If Sylvia Plath had Instagram, maybe she would’ve found some comfort in strangers. Maybe she would’ve become a literary influencer, doing Q&As about The Bell Jar under moody lighting. Maybe she would’ve DM’ed Anne Sexton memes and left emoji comments on Virginia Woolf’s feed. But I doubt she would’ve survived it. I doubt I would’ve, either, if I hadn’t stepped back when I did.
There’s a difference between being seen and being held. And the algorithm doesn’t know how to hold you.
I think she would’ve felt what many of us do: that the screen offers connection, but not comfort. That the metrics feel like love until they don’t. That the performance of pain rarely makes space for its healing.
So here’s what I know now — and what I try to remember every time I’m tempted to return to the grid:
- You don’t have to be seen to be real.
- You don’t have to post to be a poet.
- And some of your best writing may never need a like to matter.
P.S. Have you ever had to leave something behind to protect your voice? I’d love to hear your story. Reply or comment below.
Thanks for reading!
Ciao,
Fathima
I saw the title and went NOOO WAYYY SHE IS SURVIVING THIS SHIT HOLE. Sylvia was so vulnerable she would've felt suffocated too i feel. She'd probably delete all her socials good lord.
As for me, I've gone to not posting for months or just occasionally dropping 2 reels a months if I feel like it or 20 in a day if I want to. I am tired of the whole branding thing. Social media has been my escape since I was 13-14 and my medium of self expression and I have decided I'm not going to let stupid expectations of the algorithm take that away from me you know?

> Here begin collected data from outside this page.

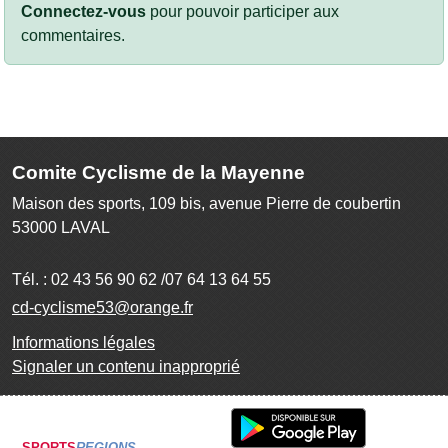
Connectez-vous
pour pouvoir participer aux
commentaires.
Comite Cyclisme de la Mayenne
Maison des sports, 109 bis, avenue Pierre de coubertin
53000
LAVAL
Tél. :
02 43 56 90 62 /07 64 13 64 55
cd-cyclisme53@orange.fr
Informations légales
Signaler un contenu inapproprié
SPORTS
REGIONS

If my video reaches 1 million, id be happy, if it reaches 100 people I'd be happy too. Because to me happiness comes from the fact that i got to express myself in the way I wanted and not how its being perceived. I am not saying it's easy for me though, there are days when I do check my likes and views but overtime it has became less frequent alhamdulillah.
I took this decision with my art account even before. Art is waaaayyy too precious to me and there was no way I was gonna let algorithm come in between. I do like to post it because it helps me keep a track of all the times I sat to paint and my prafctice paintings in general. I get like 100 views or 5 likes at times and alhamdulillah alhamdulillah alhamdulillah I am least bothered about it and still proud of it at the same time.